> _WHAT THIS TASK INVOLVES_: Copy the passage on cascading residual blocks word for word, from its heading to the end.

> _EXTRACT_:
● ● ●
3.2.2. Cascading Residual blocks

The goal of cascading residual blocks is to extract user preferences from individual behaviors and also capture the cascading relations of user preferences among behaviors to comprehensively learn user preferences. The main idea is to take the basic features as the initialized user and item embeddings, and then continuously refine them by leveraging the behavioral features learned from each type of behavior. In the next, we will describe the residual block sequence in detail from its two functionalities.

Single behavior modeling. This part is to learn user preferences from a single behavior (i.e., behavioral features). In recent years, Graph Convolutional Networks (GCNs) (Ying et al., 2018; Wang et al., 2019; Liu et al., 2021, 2022; Wu et al., 2020) have shown a strong ability in learning from graph-structured data, and have demonstrated good recommendation performance. In order to mine the behavioral features contained in the historical interaction data, we employ neighborhood aggregation, which is an essential component in GCN. To be more specific, inspired by the recent advances of GCN-based recommendation (He et al., 2020), we aggregate the information from neighbors without nonlinear transformation. The information aggregated from neighbors intuitively reflects the user’s interests in the current behavior based on learning from high-order connectivity. The neighborhood aggregation for updating user node embeddings is formulated as follows:

(3)
● ● ●
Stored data

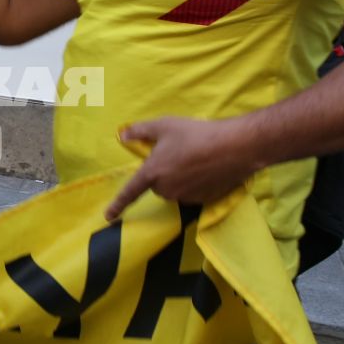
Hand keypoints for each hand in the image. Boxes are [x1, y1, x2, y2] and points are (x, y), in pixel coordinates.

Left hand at [104, 116, 258, 222]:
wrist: (236, 147)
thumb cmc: (196, 134)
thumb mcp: (165, 126)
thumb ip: (140, 131)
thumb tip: (122, 135)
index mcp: (153, 173)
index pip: (130, 192)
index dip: (118, 204)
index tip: (107, 217)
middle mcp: (166, 189)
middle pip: (156, 185)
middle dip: (162, 172)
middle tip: (179, 153)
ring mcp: (185, 197)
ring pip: (174, 190)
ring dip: (178, 178)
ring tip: (195, 158)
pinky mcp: (202, 201)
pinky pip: (191, 194)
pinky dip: (194, 184)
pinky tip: (207, 168)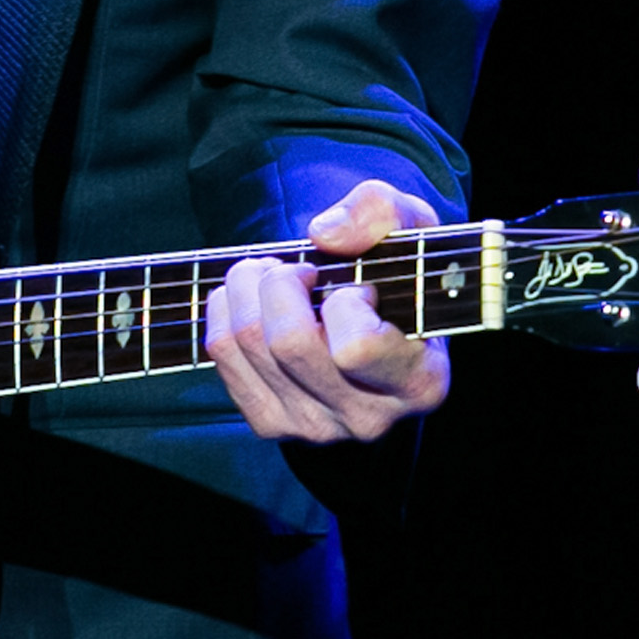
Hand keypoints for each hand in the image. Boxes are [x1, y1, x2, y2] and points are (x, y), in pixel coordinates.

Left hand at [206, 182, 452, 445]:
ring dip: (246, 287)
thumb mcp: (409, 224)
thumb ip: (380, 212)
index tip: (357, 287)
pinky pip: (221, 354)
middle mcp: (368, 418)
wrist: (374, 315)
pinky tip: (254, 301)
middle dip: (280, 281)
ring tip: (272, 276)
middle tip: (298, 269)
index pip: (355, 350)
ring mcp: (315, 426)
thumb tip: (324, 235)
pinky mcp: (270, 422)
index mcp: (418, 382)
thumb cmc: (396, 272)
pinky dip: (225, 310)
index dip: (344, 301)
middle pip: (288, 344)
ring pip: (247, 344)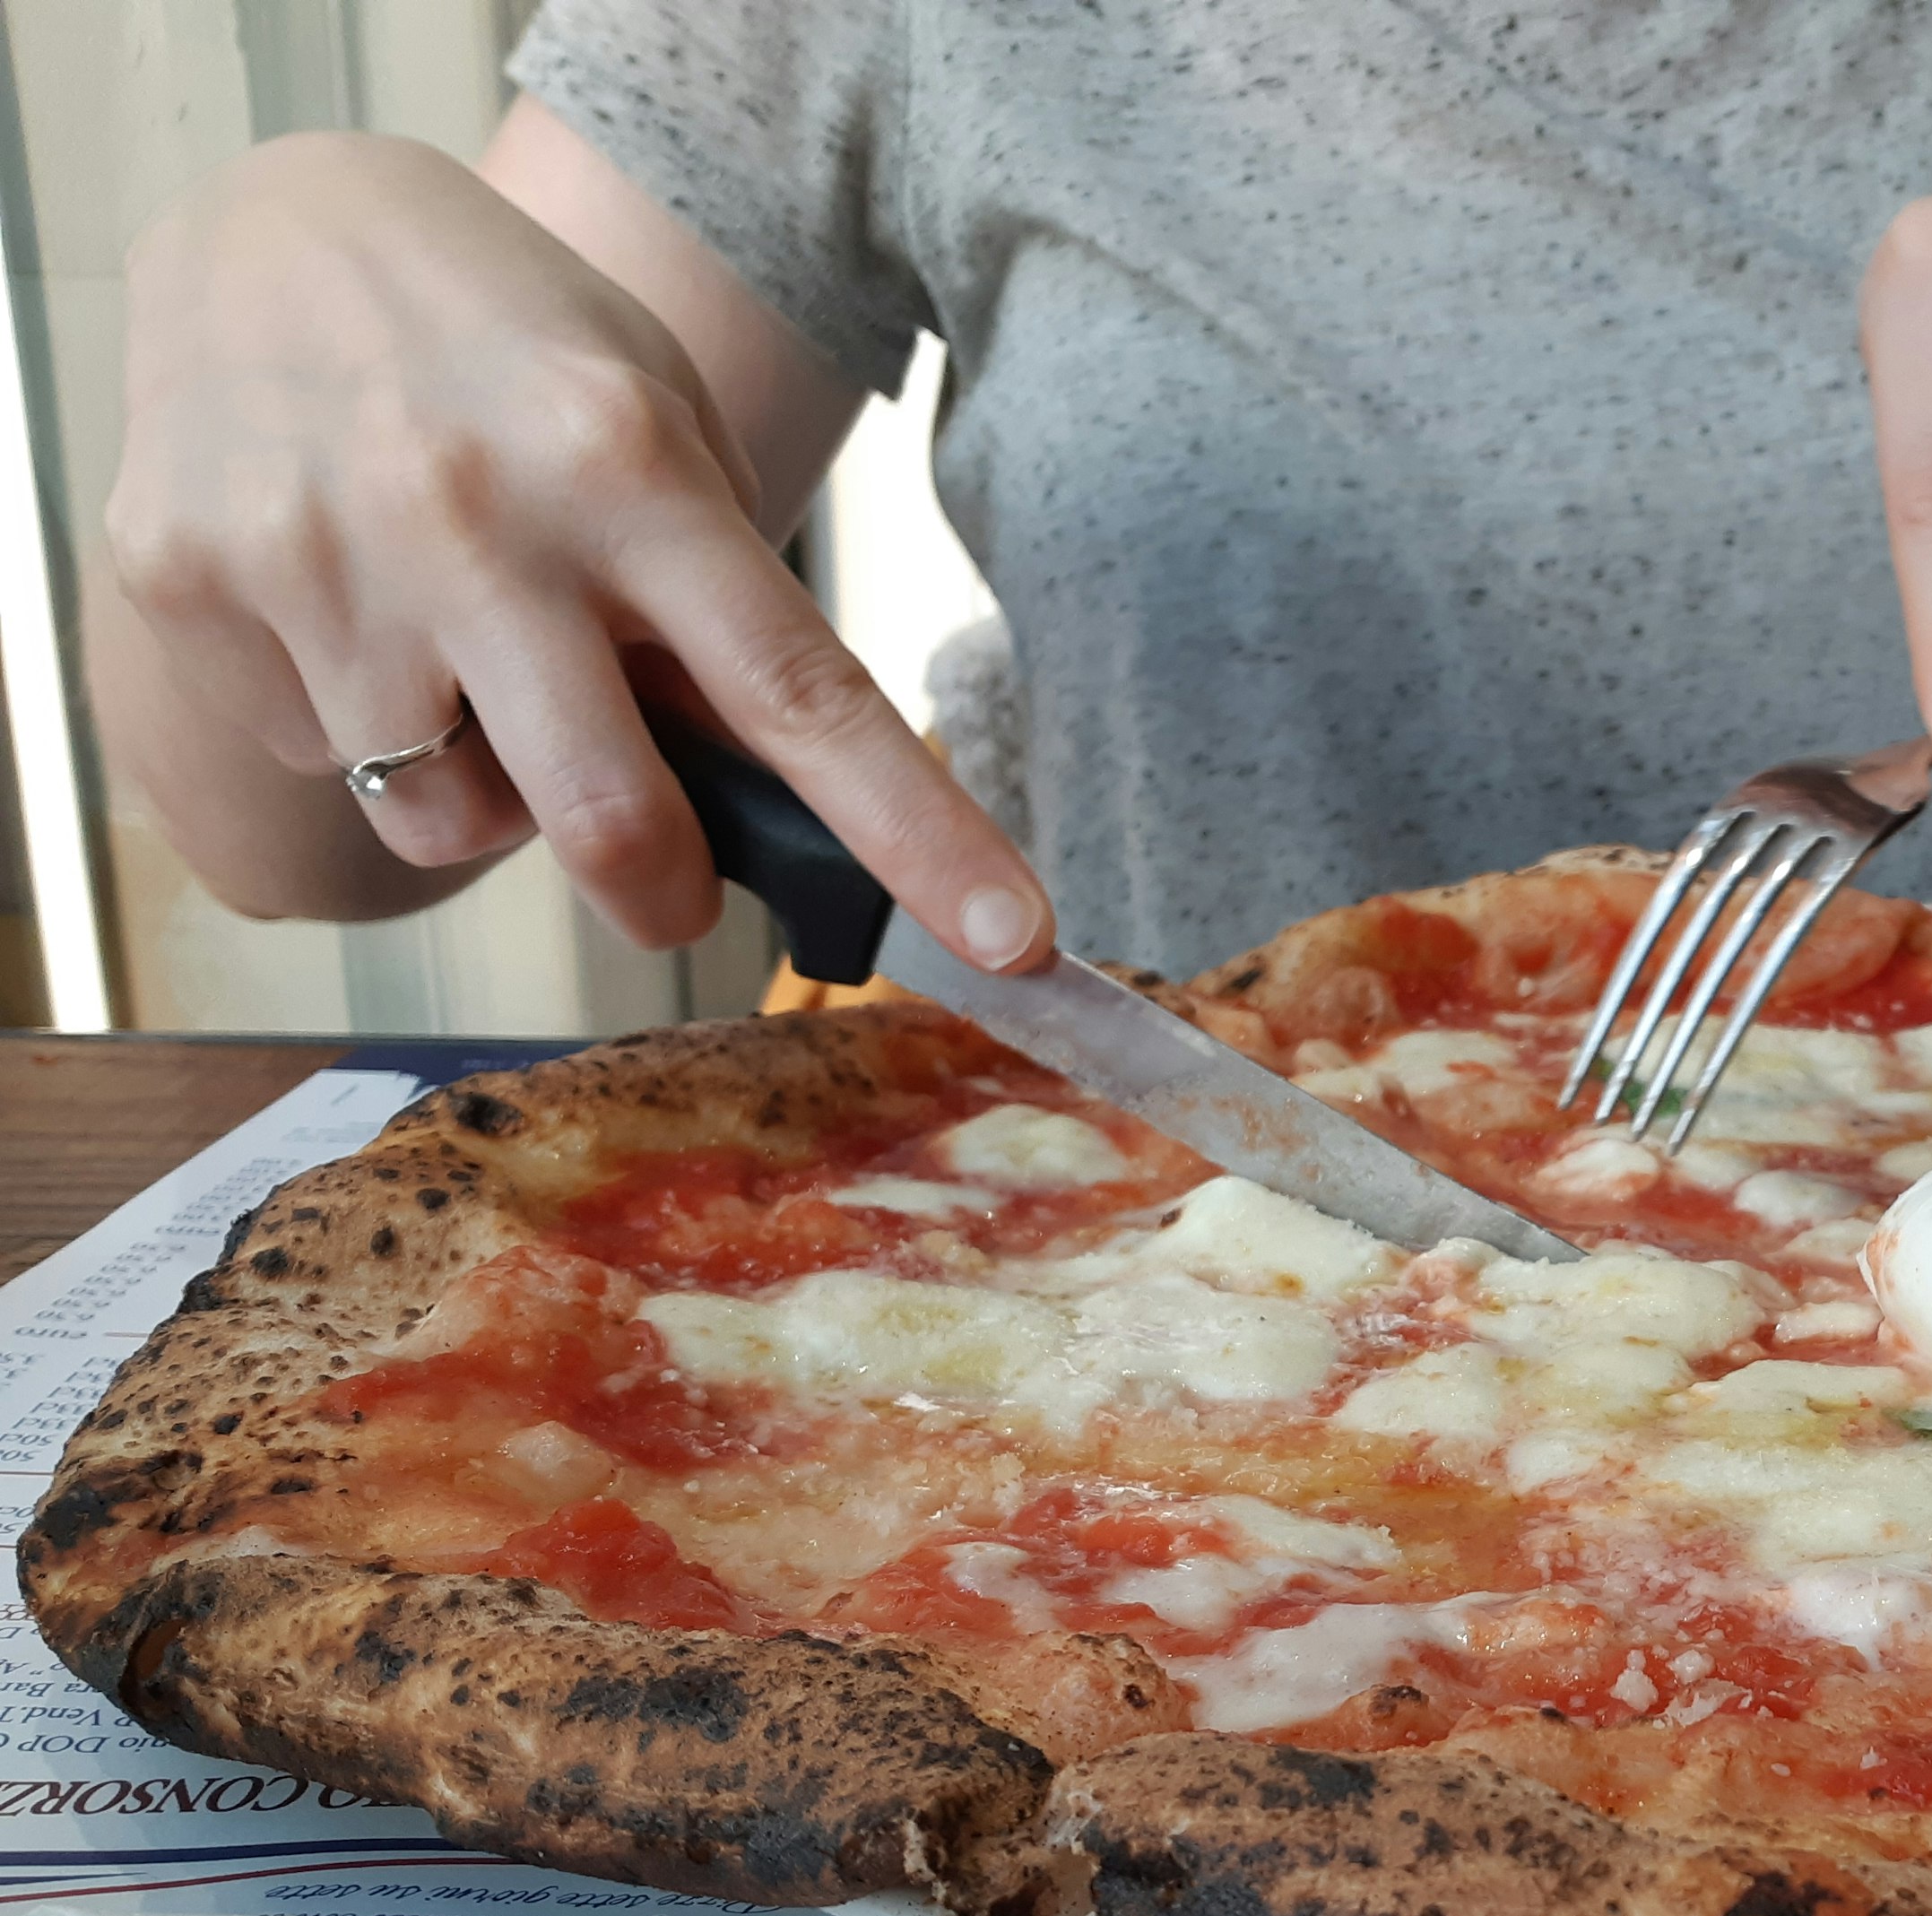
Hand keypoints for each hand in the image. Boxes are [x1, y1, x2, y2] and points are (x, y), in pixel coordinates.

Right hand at [105, 132, 1046, 965]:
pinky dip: (363, 726)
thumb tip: (782, 813)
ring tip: (466, 662)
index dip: (914, 834)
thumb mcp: (652, 439)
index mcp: (630, 466)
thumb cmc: (517, 369)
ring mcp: (324, 555)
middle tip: (668, 877)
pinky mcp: (195, 585)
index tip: (1011, 941)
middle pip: (612, 820)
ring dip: (489, 793)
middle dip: (663, 893)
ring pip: (447, 822)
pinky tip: (350, 607)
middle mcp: (478, 515)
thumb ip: (710, 612)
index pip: (804, 692)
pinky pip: (323, 760)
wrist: (271, 234)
● ● ●
> _RESPONSE AREA_:
3.2.2. Cascading Residual blocks

The goal of cascading residual blocks is to extract user preferences from individual behaviors and also capture the cascading relations of user preferences among behaviors to comprehensively learn user preferences. The main idea is to take the basic features as the initialized user and item embeddings, and then continuously refine them by leveraging the behavioral features learned from each type of behavior. In the next, we will describe the residual block sequence in detail from its two functionalities.

Single behavior modeling. This part is to learn user preferences from a single behavior (i.e., behavioral features). In recent years, Graph Convolutional Networks (GCNs) (Ying et al., 2018; Wang et al., 2019; Liu et al., 2021, 2022; Wu et al., 2020) have shown a strong ability in learning from graph-structured data, and have demonstrated good recommendation performance. In order to mine the behavioral features contained in the historical interaction data, we employ neighborhood aggregation, which is an essential component in GCN. To be more specific, inspired by the recent advances of GCN-based recommendation (He et al., 2020), we aggregate the information from neighbors without nonlinear transformation. The information aggregated from neighbors intuitively reflects the user’s interests in the current behavior based on learning from high-order connectivity. The neighborhood aggregation for updating user node embeddings is formulated as follows:

(3)